Crowd favorite Amber Born attempted to pre-empt it when she flamed out on “hallali” after nailing five words (and plenty of punch lines) during the high-intensity finals.
“That’s not right,” she said immediately upon misspelling the word.
Ding.
The only speller who didn’t hear it: Arvind Mahankali, a 13-year-old eighth-grader from Bayside Hills, N.Y., won finally won after finishing third, third and ninth in the previous three years.
His winning word: “knaidel,” a small mass of leavened dough — appropriate, given that he collected $30,000 for the win.
He defeated Pranav Sivakumar, a 13-year-old eighth-grader from Tower Lakes, Ill., who incorrectly spelled “cyanophycean” (a blue-green alga).
It marked the sixth consecutive year that a teenager of South Asian descent won the Scripps National Spelling Bee championship and the first time since 2008 that a boy took the title.
Knaidel is a German-derived word, and when it was given to Mahankali, the crowd groaned given the history: Mahankali was eliminated in 2011 and 2012 on German words. On Thursday, he correctly spelled “dehnstufe” late in the finals, then won with knaidel.
“The German curse has turned into a German blessing,” he said after his win.
The first elimination of the high-stakes finals — broadcast live, in prime time, on ESPN — came early in the first round, when Nikitha Chandran, a 13-year-old eighth-grader from Valrico, Fla., misspelled “pathognomonic” (characteristic of a particular disease).
Ding.
The second round claimed Christal Schermeister, a 13-year-old from Pembroke Pines, Fla., who got a single letter wrong in “doryline” (a migratory tropical ant).
Ding.
Grace Remmer, a home-schooled, violin-playing, 14-year-old from St. Augustine, Fla., spelled three words correctly in the finals (“greffier,” “lefse,” “emmeleia”) before stumbling over “melocoton,” a word, she explained later, she’d only seen once before.
Earlier, the annual bee added an extra element of disappointment to its final day when some of the semifinal survivors were dismissed without having misspelled a single word onstage.
Of the 18 young word nerds who spelled their two words successfully, only 11 advanced in the first year of a new format in which results of computer-based tests were used to determine the finalists.

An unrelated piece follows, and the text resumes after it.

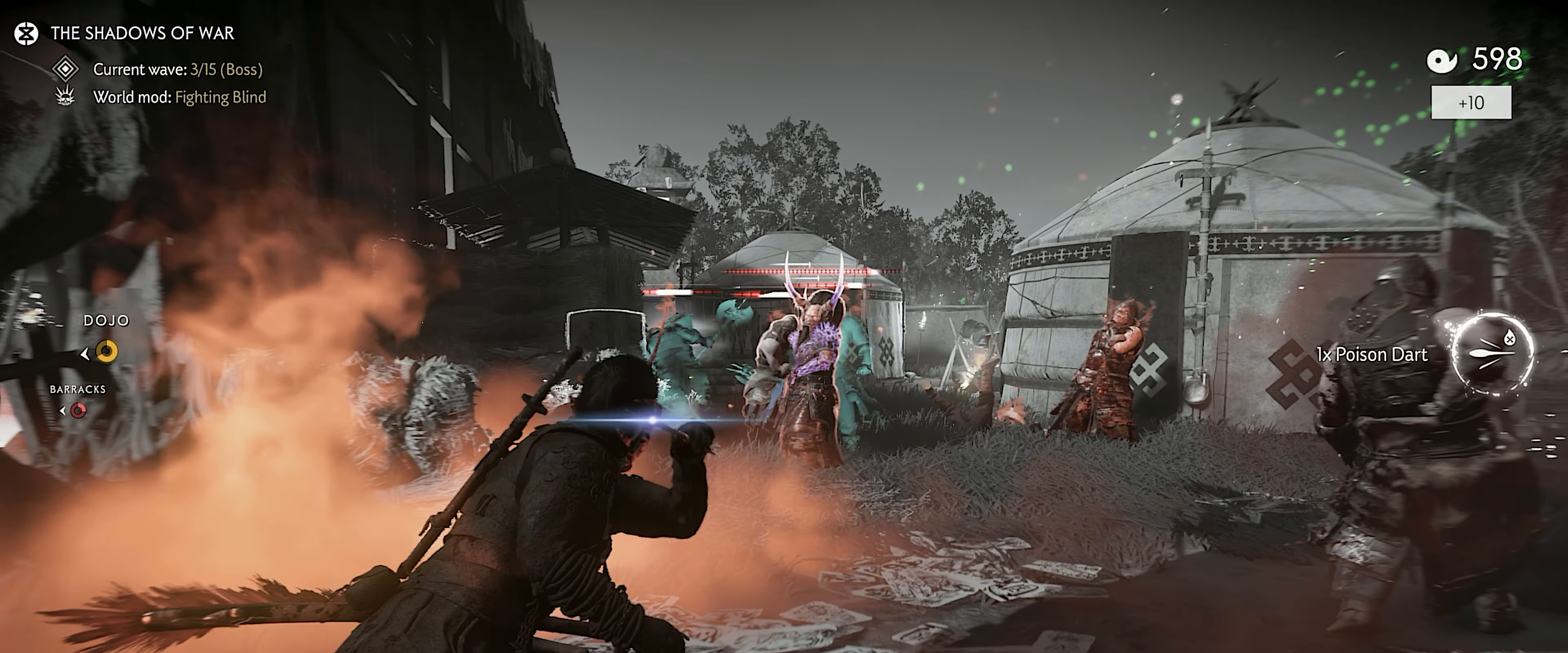
{"buttons": [], "left_stick": "up", "right_stick": "center", "events": [[283, "L1", "down"], [367, "L1", "up"]]}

There was no elimination bell for the other seven — they just didn’t hear their names called at the end of the semifinals.

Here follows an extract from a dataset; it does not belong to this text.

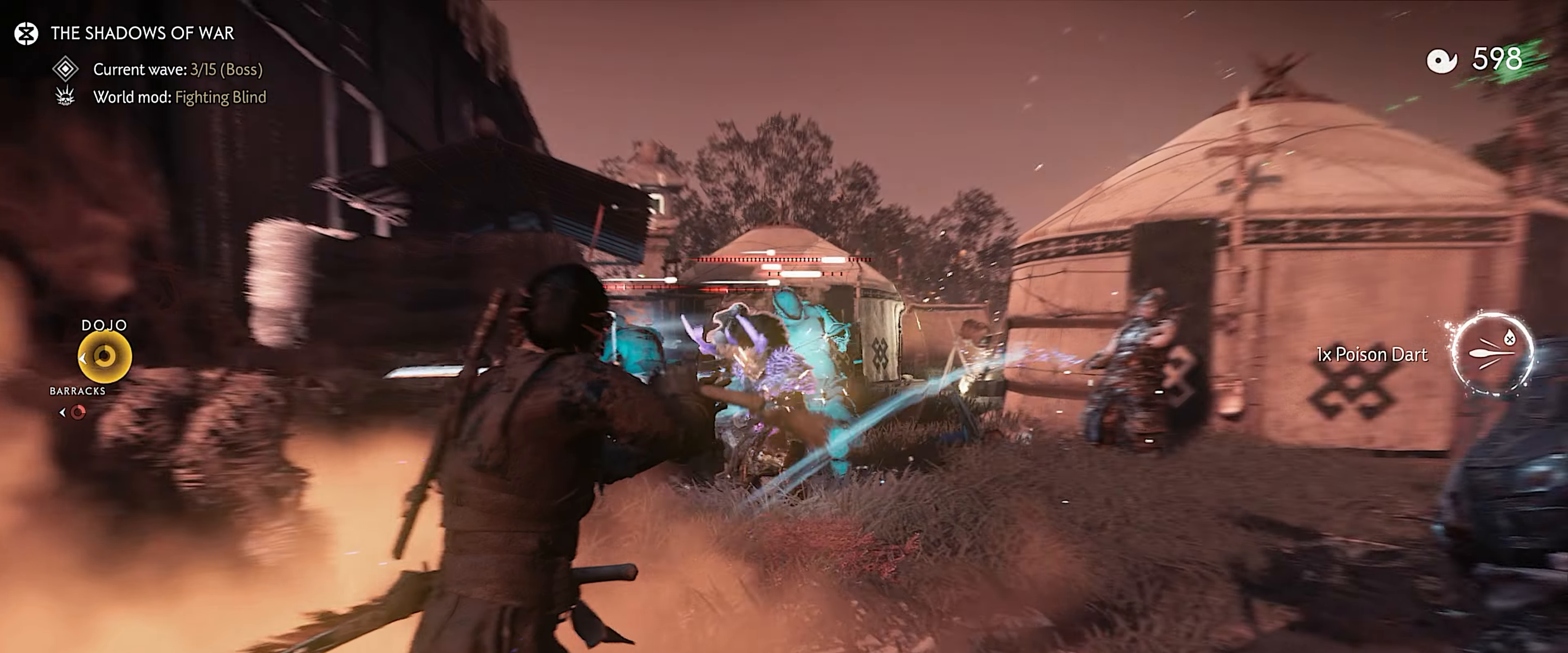
{"buttons": [], "left_stick": "up", "right_stick": "center", "events": [[150, "R1", "down"], [217, "CIRCLE", "down"], [300, "CIRCLE", "up"], [317, "R1", "up"]]}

“It’s a little bit disappointing,” said Neha Seshadri, a 12-year-old semifinalist from Imlay City, Mich., who spelled two words correctly — but whose test scores from earlier in the week were lower than those of the other finalists.
“It’s kind of heartbreaking to see for those kids,” said Kavya Shivashankar, the 2009 national champion whose 11-year-old sister, Vanya, finished sixth this year after misspelling “zenaida” five rounds into the finals.

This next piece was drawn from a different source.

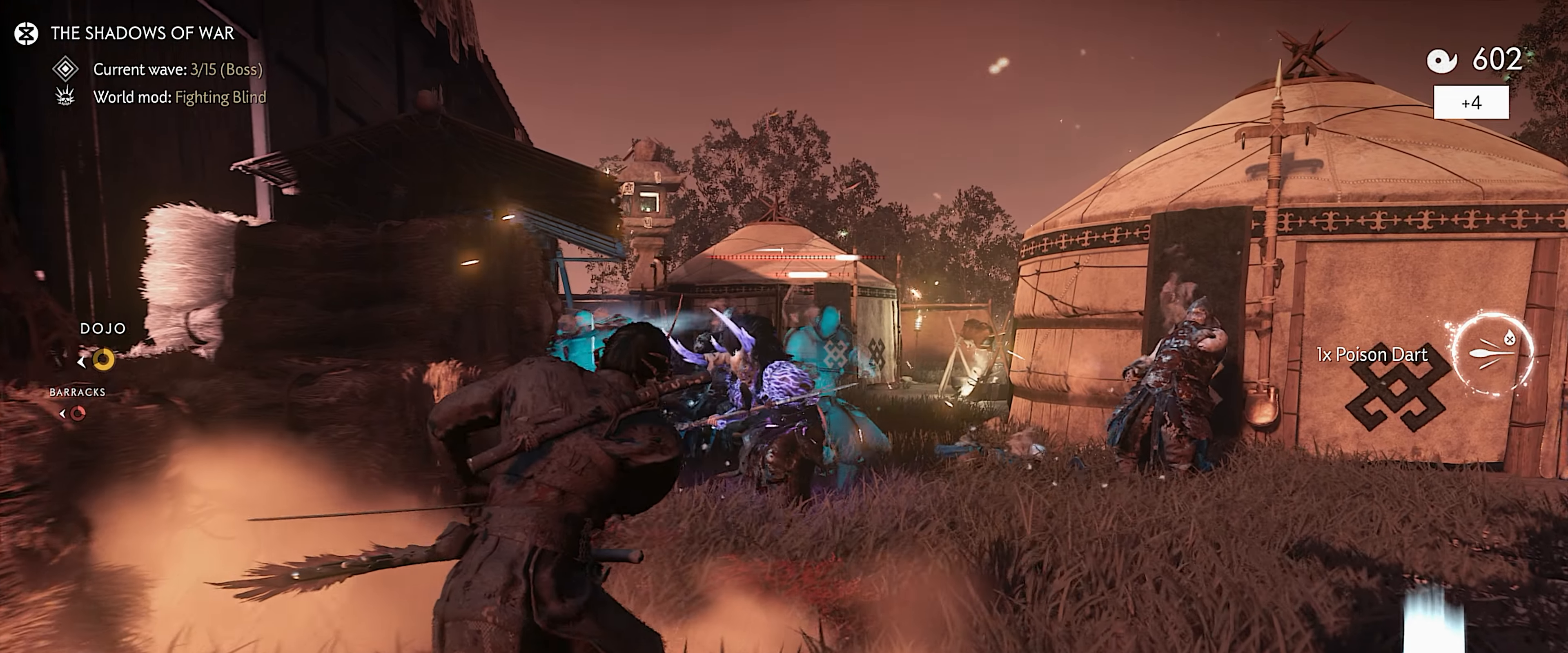
{"buttons": ["SQUARE", "R1"], "left_stick": "up", "right_stick": "center", "events": [[150, "L3", "down"], [250, "L3", "up"], [433, "R1", "down"], [467, "SQUARE", "down"]]}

But the father of the winner applauded the new scoring system. “The tests are kind of an equalizer,” Sriniva Mahankali said before his son captured the championship. “There’s no more ‘killer round’ that leads to a bunch of eliminations in the semifinals. The test gives the better spellers an advantage.”
In another twist this year, the tests included multiple-choice vocabulary questions.
The day began with Christopher O’Connor at the microphone.
“You ready?” the bespectacled Bailly asked. “Maybe,” the Tucson, Ariz. 13-year-old said.
Or maybe not: With the two-minute word clock winding down, O’Connor incorrectly spelled “pultaceous,” which means having the consistency of porridge. He spelled it “pultatious” and the dreaded elimination bell rang out — and the tension on the ballroom stage ratcheted up.
More than 11 million students participated in the competition; just 281 made it to the national championship, which is actually an international competition: Spellers at National Harbor came from eight countries, including China, South Korea, Ghana, Jamaica and Canada.
Paige Kimble, executive director of the Scripps National Spelling Bee and the 1981 national champion, hailed the contestants as “brilliant kids with high-reaching goals, truly some of the best of their generation. … You know they’re going to go far in life.”
The winner received $30,000 in cash, a $2,500 savings bond and reference books from Merriam-Webster and Encyclopedia Britannica. The runner-up was paid $12,500.